Ele ouvia rumores em como o seu pai era um falcatruas, um vagabundo que não era bom o suficiente para a sua mãe, mas ele sabia que os dois partilharam o amor mais puro que alguma vez já fora visto e que ela sofrera muito com a morte dele. Igual ao seu pai, também ele era assim, segundo o povo. Ceissa tinha-lhe dito muitas vezes para ele não ouvir os rumores e que ele era o melhor presente que lhe podiam ter dado. Mas, por onde passava, ouvia sempre pessoas a murmurar “Não sei como a Fogo que Dança o aguenta!”, “Para mim, ele é adotado, não sei como é que ela ainda não o mandou embora.”, “Maloio!”, “Preguiçoso!”, “Bruxo!”; palavras que ouvia todos os dias e que ecoavam na sua cabeça tão alto como tambores.

Mais um dia passado e, como no dia anterior, estava sentado numa mesa ao canto com a sua máquina de escrever à sua frente a registar as contas do bar. Porém, hoje era um dia diferente, tinha tomado uma decisão importante. Estava farto daqueles comentários, dos olhares e principalmente daquele peso no peito que o estava a enlouquecer pouco a pouco.

Momentos depois, chegou a casa, indo direto para o seu quarto, dizendo a Ceissa que não tinha fome. Quando passou por aquele retrato, teve ainda mais a certeza do que iria fazer, tinha muitas saudades do seu pai e iria fazer tudo para poder voltar a vê-lo, custasse o que custasse.

Sentou-se à sua escrivaninha, colocou uma nova folha em branco na máquina de escrever e começou uma carta de despedida para a sua mãe. Depois de acabar aquela carta, colocou outra folha em branco e começou a descrever a sua morte. Como no dia seguinte, 10 de agosto de 1962, iria para um lugar onde haveria uma ponte com uma distância bem alta, se olharmos para baixo, e, a partir daí, iria acabar com a sua vida, atirando-se daquela ponte, para que pudesse ver o seu pai novamente.
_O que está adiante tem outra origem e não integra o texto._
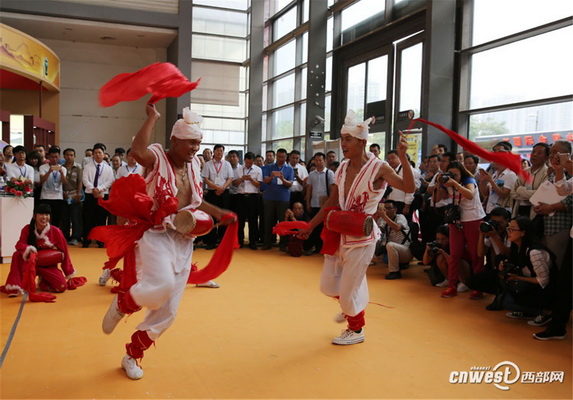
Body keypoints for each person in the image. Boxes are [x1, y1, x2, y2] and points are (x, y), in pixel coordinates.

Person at [101, 104, 235, 380]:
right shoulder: (158, 157)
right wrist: (152, 117)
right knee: (160, 285)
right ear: (174, 140)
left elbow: (194, 202)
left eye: (198, 143)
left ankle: (132, 355)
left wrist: (218, 213)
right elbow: (137, 151)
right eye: (190, 143)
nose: (195, 148)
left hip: (184, 241)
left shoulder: (196, 165)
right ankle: (124, 304)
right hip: (155, 235)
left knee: (168, 312)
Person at [297, 109, 415, 345]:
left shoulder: (379, 168)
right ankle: (349, 305)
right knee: (329, 286)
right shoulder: (340, 168)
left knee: (349, 290)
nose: (343, 144)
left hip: (363, 236)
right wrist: (310, 225)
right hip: (339, 233)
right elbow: (332, 202)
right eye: (342, 139)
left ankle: (356, 329)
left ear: (362, 142)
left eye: (348, 139)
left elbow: (408, 187)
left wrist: (403, 157)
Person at [433, 161, 486, 299]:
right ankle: (452, 285)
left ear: (461, 172)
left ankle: (478, 287)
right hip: (456, 220)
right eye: (450, 174)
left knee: (476, 255)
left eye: (455, 174)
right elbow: (438, 199)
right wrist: (439, 184)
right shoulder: (447, 182)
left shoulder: (469, 180)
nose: (453, 177)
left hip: (473, 219)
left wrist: (455, 184)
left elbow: (470, 194)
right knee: (455, 253)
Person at [1, 204, 75, 297]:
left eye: (47, 214)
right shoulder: (27, 229)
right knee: (17, 254)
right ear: (34, 216)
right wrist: (29, 250)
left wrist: (69, 273)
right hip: (30, 265)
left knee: (61, 286)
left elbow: (65, 252)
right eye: (41, 214)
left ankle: (43, 282)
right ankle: (15, 286)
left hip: (47, 265)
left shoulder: (56, 231)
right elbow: (19, 244)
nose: (44, 217)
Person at [498, 217, 554, 324]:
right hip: (531, 285)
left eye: (512, 229)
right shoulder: (517, 246)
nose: (509, 232)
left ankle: (546, 312)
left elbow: (544, 281)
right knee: (504, 299)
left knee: (508, 302)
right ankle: (529, 311)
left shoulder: (535, 252)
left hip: (546, 290)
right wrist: (505, 265)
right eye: (508, 228)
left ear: (523, 232)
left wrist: (518, 278)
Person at [201, 144, 234, 250]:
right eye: (218, 151)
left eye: (221, 151)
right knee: (212, 217)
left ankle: (222, 242)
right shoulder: (208, 164)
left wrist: (222, 188)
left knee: (224, 217)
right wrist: (216, 188)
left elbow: (230, 178)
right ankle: (211, 241)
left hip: (224, 192)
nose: (220, 153)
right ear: (214, 152)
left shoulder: (227, 164)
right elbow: (205, 179)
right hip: (212, 193)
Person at [82, 144, 114, 248]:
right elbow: (85, 180)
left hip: (103, 195)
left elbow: (110, 181)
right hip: (89, 195)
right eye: (95, 153)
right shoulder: (87, 167)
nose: (98, 155)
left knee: (101, 218)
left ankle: (100, 241)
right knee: (88, 218)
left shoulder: (108, 168)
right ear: (93, 155)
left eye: (100, 153)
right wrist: (93, 189)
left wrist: (99, 189)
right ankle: (87, 240)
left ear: (104, 154)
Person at [262, 148, 294, 250]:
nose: (281, 159)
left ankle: (283, 244)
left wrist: (282, 179)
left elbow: (290, 184)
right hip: (269, 198)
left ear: (286, 157)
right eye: (279, 157)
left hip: (283, 198)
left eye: (283, 157)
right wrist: (272, 176)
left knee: (283, 222)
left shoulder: (289, 169)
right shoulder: (269, 167)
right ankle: (268, 242)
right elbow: (265, 180)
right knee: (268, 221)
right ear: (276, 156)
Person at [305, 152, 335, 254]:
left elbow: (332, 188)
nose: (318, 162)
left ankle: (321, 247)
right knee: (315, 226)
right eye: (316, 160)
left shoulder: (330, 173)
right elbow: (309, 189)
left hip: (325, 203)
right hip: (314, 203)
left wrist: (332, 203)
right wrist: (308, 202)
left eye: (320, 160)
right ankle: (314, 246)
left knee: (323, 227)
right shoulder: (311, 174)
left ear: (324, 161)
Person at [375, 200, 413, 280]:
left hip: (405, 250)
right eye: (385, 209)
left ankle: (395, 272)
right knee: (374, 244)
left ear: (395, 209)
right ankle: (399, 264)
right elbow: (377, 232)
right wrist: (376, 218)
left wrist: (384, 217)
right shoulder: (383, 220)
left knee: (390, 245)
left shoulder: (400, 217)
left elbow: (397, 228)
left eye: (389, 208)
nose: (387, 211)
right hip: (393, 250)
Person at [510, 143, 549, 220]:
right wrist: (530, 197)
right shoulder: (524, 171)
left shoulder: (547, 173)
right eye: (533, 152)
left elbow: (541, 195)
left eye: (539, 153)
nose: (534, 155)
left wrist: (520, 190)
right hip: (520, 210)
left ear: (547, 157)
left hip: (536, 213)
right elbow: (513, 192)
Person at [233, 151, 262, 250]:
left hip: (253, 197)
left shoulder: (258, 170)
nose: (248, 164)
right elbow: (234, 183)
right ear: (244, 160)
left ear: (253, 161)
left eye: (250, 162)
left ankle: (252, 242)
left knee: (253, 220)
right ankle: (239, 241)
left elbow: (259, 184)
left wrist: (251, 180)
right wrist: (242, 179)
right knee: (240, 221)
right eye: (247, 162)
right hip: (240, 197)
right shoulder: (238, 169)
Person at [39, 146, 67, 229]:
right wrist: (49, 172)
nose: (54, 159)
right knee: (45, 219)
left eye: (56, 157)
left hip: (58, 197)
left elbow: (64, 182)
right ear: (48, 157)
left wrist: (61, 173)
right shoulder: (43, 167)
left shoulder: (63, 169)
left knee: (56, 219)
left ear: (59, 157)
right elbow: (42, 180)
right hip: (45, 197)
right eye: (52, 157)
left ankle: (54, 236)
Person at [61, 148, 83, 246]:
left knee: (75, 217)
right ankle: (65, 236)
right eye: (67, 155)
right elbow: (58, 182)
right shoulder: (60, 167)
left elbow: (80, 181)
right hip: (63, 195)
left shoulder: (78, 167)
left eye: (71, 155)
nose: (69, 157)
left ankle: (75, 237)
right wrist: (62, 192)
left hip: (75, 194)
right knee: (65, 217)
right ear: (64, 156)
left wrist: (78, 193)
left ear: (74, 156)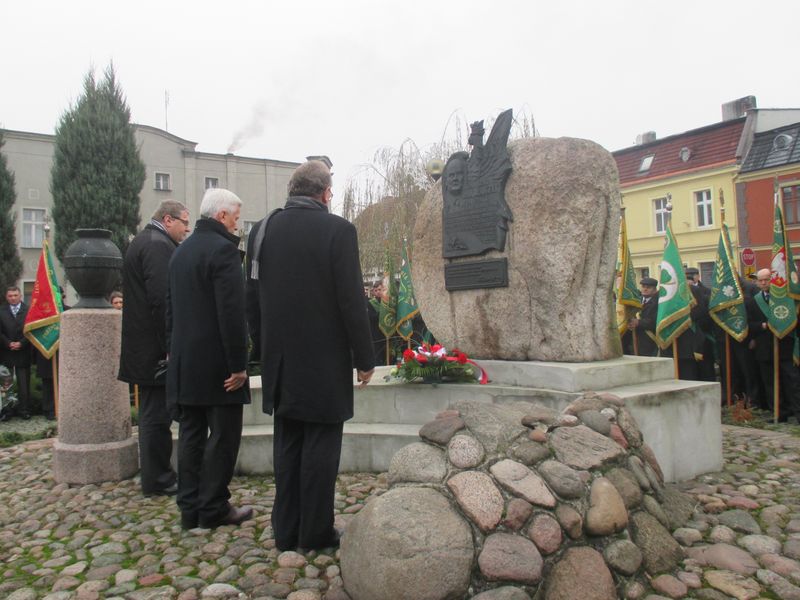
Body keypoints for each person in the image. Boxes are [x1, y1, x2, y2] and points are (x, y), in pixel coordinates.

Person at [246, 160, 375, 552]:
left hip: (280, 361)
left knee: (287, 445)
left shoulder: (262, 229)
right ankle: (315, 533)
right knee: (320, 447)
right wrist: (365, 357)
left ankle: (286, 530)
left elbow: (250, 296)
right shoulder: (338, 230)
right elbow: (351, 300)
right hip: (324, 363)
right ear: (325, 193)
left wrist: (261, 346)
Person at [167, 188, 251, 530]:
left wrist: (174, 354)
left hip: (186, 361)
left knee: (191, 434)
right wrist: (238, 365)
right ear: (221, 216)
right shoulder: (223, 252)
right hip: (218, 366)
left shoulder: (180, 253)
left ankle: (189, 508)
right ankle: (214, 506)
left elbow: (171, 312)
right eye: (235, 216)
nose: (238, 223)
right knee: (223, 436)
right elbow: (231, 314)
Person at [118, 200, 190, 497]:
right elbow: (163, 300)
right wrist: (171, 346)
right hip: (155, 350)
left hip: (146, 347)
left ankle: (157, 475)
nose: (187, 228)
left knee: (154, 415)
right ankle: (158, 479)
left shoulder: (146, 241)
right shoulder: (157, 245)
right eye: (184, 222)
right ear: (168, 219)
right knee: (156, 417)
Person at [747, 268, 800, 421]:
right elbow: (749, 324)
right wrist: (763, 326)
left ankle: (797, 412)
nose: (764, 283)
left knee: (792, 381)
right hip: (765, 348)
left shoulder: (784, 298)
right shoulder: (753, 301)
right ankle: (778, 412)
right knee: (770, 383)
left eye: (767, 279)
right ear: (756, 282)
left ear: (773, 280)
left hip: (785, 346)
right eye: (760, 280)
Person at [0, 286, 32, 419]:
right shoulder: (1, 311)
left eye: (15, 295)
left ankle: (24, 410)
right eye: (10, 296)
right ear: (6, 297)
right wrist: (8, 343)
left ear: (20, 296)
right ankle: (7, 411)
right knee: (6, 384)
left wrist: (22, 343)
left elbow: (32, 329)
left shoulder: (29, 310)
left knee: (23, 384)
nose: (13, 298)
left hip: (23, 352)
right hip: (6, 352)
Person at [627, 277, 659, 357]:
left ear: (655, 289)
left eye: (648, 288)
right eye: (643, 287)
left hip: (651, 341)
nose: (645, 289)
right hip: (636, 340)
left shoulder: (659, 302)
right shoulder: (637, 301)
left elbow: (655, 320)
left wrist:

A máquina não aguentava mais receber toda aquela informação, ela gostava de Pardal, que tratava bem dela, gostava da sua maneira de escrever e não o queria ver ir embora.

Depois de escrever o último detalhe da sua morte, Pardal colocou a carta para a sua mãe num envelope e noutro a descrição do seu plano endereçado ao xerife. Decidiu ter o seu último sono, mas antes colocou uma nova folha na máquina, talvez por hábito.

Durante o último sono de Pardal, uma coisa estranha aconteceu. Na folha que Pardal tinha deixado na máquina de escrever começaram a formar-se as seguintes palavras:

“A beleza da tua escrita encanta-me! Nem o teu pai escrevia tão bem. Eu tenho a certeza que ele tem saudades tuas, mas para já ainda tens muito para escrever. A vida é cruel para algumas pessoas, pode desgastar a alma e até mesmo levar-te a pensar que já não tens alma. Acredita, vi muitos poetas e escritores a irem pelo mesmo caminho que tu. Tu não és aquilo que as pessoas escrevem sobre ti e tu sabes disso, a tua mãe sabe disso. O que seria dela sem ti para escrever os registos do inventário do bar? Ela dá muitos erros de gramática, eu sei, ela já passou as mãos por mim, mesmo dizendo tu que ninguém podia tocar na tua máquina de escrever. Escreve tu o teu destino. Já escreveste uma versão, mas eu não gostei muito dela. Escreve outra, uma mais bonita, com mais cores, não vejas tudo a preto e branco, apesar de escreveres nessas cores. A escrita é apenas um reflexo dos sentimentos de quem a escreve. Neste momento, os teus sentimentos são um pouco escuros, mas vão melhorar. Dizem que a esperança é para os tolos. Então escreve agora noutra folha: EU SOU UM TOLO!”

Na manhã seguinte, Pardal acordou com a mesma ideia fixa na cabeça até olhar para a sua escrivaninha e notar uma folha já não mais em branco. Ele não sabe o que aconteceu durante aquela noite, mas queimou a carta de despedida e a carta do xerife. E noutra folha em branco escreveu: EU SOU UM TOLO!

Viveu muitos anos e para sempre carregou aquele bocado de folha e para sempre chamou ao acontecido naquela noite a revolta da máquina de escrever.